◆ Work instruction A
Reproduce everything in the floating-point rounding answer from "You can simply" down to "of decimal places.".

◆ Exercise text
-=-=-
In trojanfoe's answer, he shares a link that describes the source of the problem regarding rounding of floating point numbers.
In terms of what to do, there are a number of approaches:
You can shift to integer types. For example, if your existing values can all be represented with a maximum of two decimal places, multiply those by 100 and then use Int types everywhere, excising the Double and Float representations from your code.
You can simply deal with the very small variations that Double type introduces. For example:
If displaying the results in the UI, use NumberFormatter to convert the Double value to a String using a specified number of decimal places.
let formatter = NumberFormatter()
formatter.maximumFractionDigits = 2
formatter.minimumFractionDigits = 0 // or you might use `2` here, too
formatter.numberStyle = .decimal
print(formatter.string(for: value)!)
By the way, the NSNumberFormatter enjoys another benefit, too, namely that it honors the localization settings for the user. For example, if the user lives in Germany, where the decimal place is represented with a , rather than a ., the NSNumberFormatter will use the user's native number formatting.
When testing to see if a number is equal to some value, rather than just using == operator, look at the difference between two values and seeing if they're within some permissible rounding threshold.
You can use Decimal/NSDecimalNumber, which doesn't suffer from rounding issues when dealing with decimals:
var value = Decimal(string: "1.0")!
value -= Decimal(string: "0.9")!
value -= Decimal(string: "0.1")!
Or:
var value = Decimal(1)
value -= Decimal(sign: .plus, exponent: -1, significand: 9)
value -= Decimal(sign: .plus, exponent: -1, significand: 1)
Or:
var value = Decimal(1)
value -= Decimal(9) / Decimal(10)
value -= Decimal(1) / Decimal(10)
-=-=-
◆ Exercise data
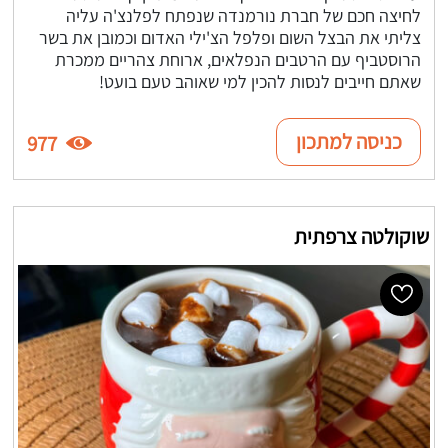
לחיצה חכם של חברת נורמנדה שנפתח לפלנצ'ה עליה
צליתי את הבצל השום ופלפל הצ'ילי האדום וכמובן את בשר
הרוסטביף עם הרטבים הנפלאים, ארוחת צהריים ממכרת
שאתם חייבים לנסות להכין למי שאוהב טעם בועט!
כניסה למתכון
977
שוקולטה צרפתית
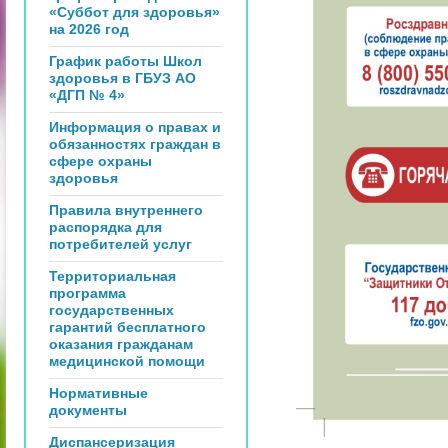
«Суббот для здоровья»
на 2026 год
График работы Школ
здоровья в ГБУЗ АО
«ДГП № 4»
Информация о правах и
обязанностях граждан в
сфере охраны
здоровья
Правила внутреннего
распорядка для
потребителей услуг
Территориальная
программа
государственных
гарантий бесплатного
оказания гражданам
медицинской помощи
Нормативные
документы
Диспансеризация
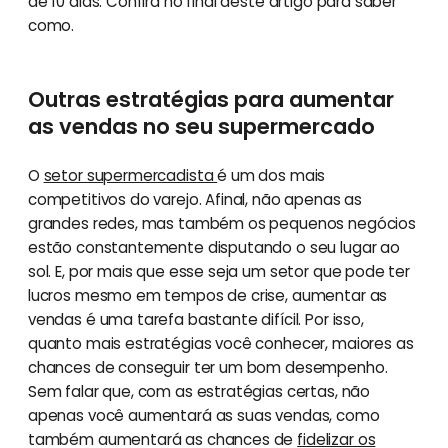
de 10 dias. Confira no final deste artigo para saber
como.
Outras estratégias para aumentar
as vendas no seu supermercado
O
setor supermercadista
é um dos mais
competitivos do varejo. Afinal, não apenas as
grandes redes, mas também os pequenos negócios
estão constantemente disputando o seu lugar ao
sol. E, por mais que esse seja um setor que pode ter
lucros mesmo em tempos de crise, aumentar as
vendas é uma tarefa bastante difícil. Por isso,
quanto mais estratégias você conhecer, maiores as
chances de conseguir ter um bom desempenho.
Sem falar que, com as estratégias certas, não
apenas você aumentará as suas vendas, como
também aumentará as chances de
fidelizar os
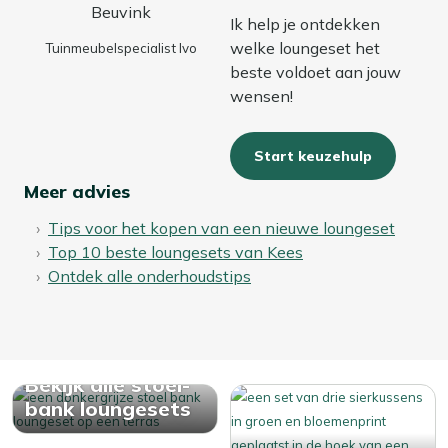
Ik help je ontdekken
welke loungeset het
Tuinmeubelspecialist Ivo
beste voldoet aan jouw
wensen!
Start keuzehulp
Meer advies
Tips voor het kopen van een nieuwe loungeset
Top 10 beste loungesets van Kees
Ontdek alle onderhoudstips
Bekijk alle stoel-
bank loungesets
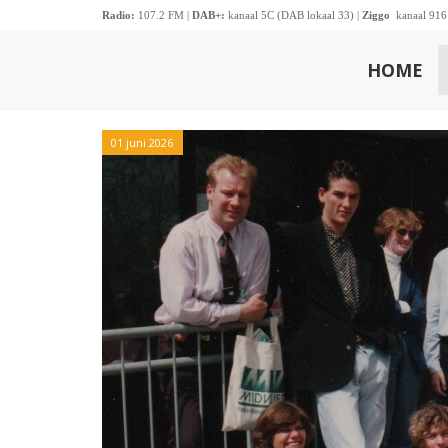
Radio:
107.2 FM |
DAB+:
kanaal 5C (DAB lokaal 33) |
Ziggo
kanaal 916
HOME
01 juni 2026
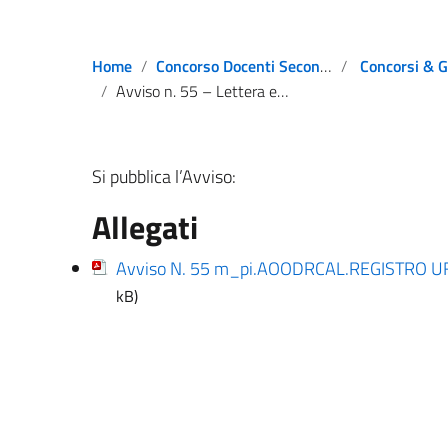
Home
Concorso Docenti Secondaria 2022
Concorsi & G
Avviso n. 55 – Lettera estratta classe di concorso B028.
Si pubblica l’Avviso:
Allegati
Avviso N. 55 m_pi.AOODRCAL.REGISTRO U
kB)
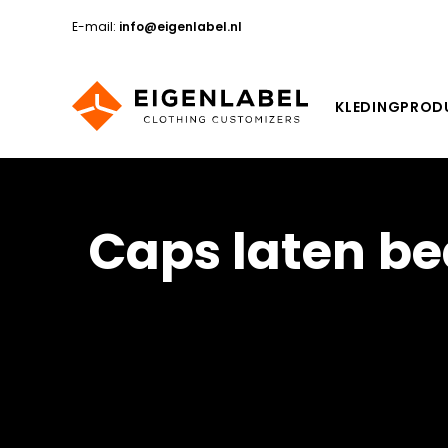
E-mail:
info@eigenlabel.nl
KLEDINGPROD
Caps
laten
be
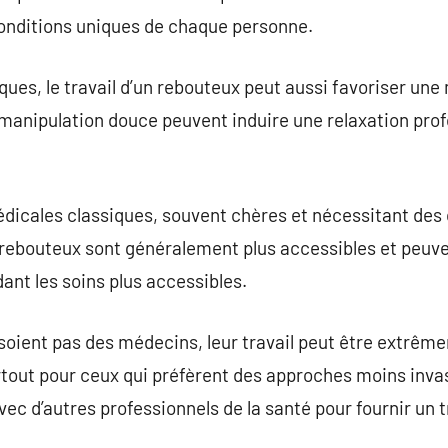
onditions uniques de chaque personne.
ques, le travail d’un rebouteux peut aussi favoriser une
manipulation douce peuvent induire une relaxation profo
dicales classiques, souvent chères et nécessitant des
 rebouteux sont généralement plus accessibles et peuv
ant les soins plus accessibles.
 soient pas des médecins, leur travail peut être extr
out pour ceux qui préfèrent des approches moins invasiv
vec d’autres professionnels de la santé pour fournir un 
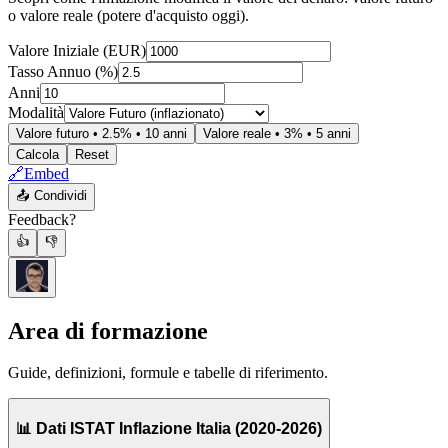
o valore reale (potere d'acquisto oggi).
Valore Iniziale (EUR)
Tasso Annuo (%)
Anni
Modalità
Valore futuro • 2.5% • 10 anni
Valore reale • 3% • 5 anni
Calcola
Reset
🔗
Embed
📤
Condividi
Feedback?
👍
👎
Area di formazione
Guide, definizioni, formule e tabelle di riferimento.
📊 Dati ISTAT Inflazione Italia (2020-2026)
-=-=-
◆ Work instruction B
Swap "vendas" for "compras" in the listing, from its start down to the line containing "fidelizar os", and change nothing else. Leave out the picture lines.

◆ Exercise solution A
You can simply deal with the very small variations that Double type introduces. For example:
If displaying the results in the UI, use NumberFormatter to convert the Double value to a String using a specified number of decimal places.

◆ Exercise solution B
לחיצה חכם של חברת נורמנדה שנפתח לפלנצ'ה עליה
צליתי את הבצל השום ופלפל הצ'ילי האדום וכמובן את בשר
הרוסטביף עם הרטבים הנפלאים, ארוחת צהריים ממכרת
שאתם חייבים לנסות להכין למי שאוהב טעם בועט!
כניסה למתכון
977
שוקולטה צרפתית
«Суббот для здоровья»
на 2026 год
График работы Школ
здоровья в ГБУЗ АО
«ДГП № 4»
Информация о правах и
обязанностях граждан в
сфере охраны
здоровья
Правила внутреннего
распорядка для
потребителей услуг
Территориальная
программа
государственных
гарантий бесплатного
оказания гражданам
медицинской помощи
Нормативные
документы
Диспансеризация
de 10 dias. Confira no final deste artigo para saber
como.
Outras estratégias para aumentar
as compras no seu supermercado
O
setor supermercadista
é um dos mais
competitivos do varejo. Afinal, não apenas as
grandes redes, mas também os pequenos negócios
estão constantemente disputando o seu lugar ao
sol. E, por mais que esse seja um setor que pode ter
lucros mesmo em tempos de crise, aumentar as
compras é uma tarefa bastante difícil. Por isso,
quanto mais estratégias você conhecer, maiores as
chances de conseguir ter um bom desempenho.
Sem falar que, com as estratégias certas, não
apenas você aumentará as suas compras, como
também aumentará as chances de
fidelizar os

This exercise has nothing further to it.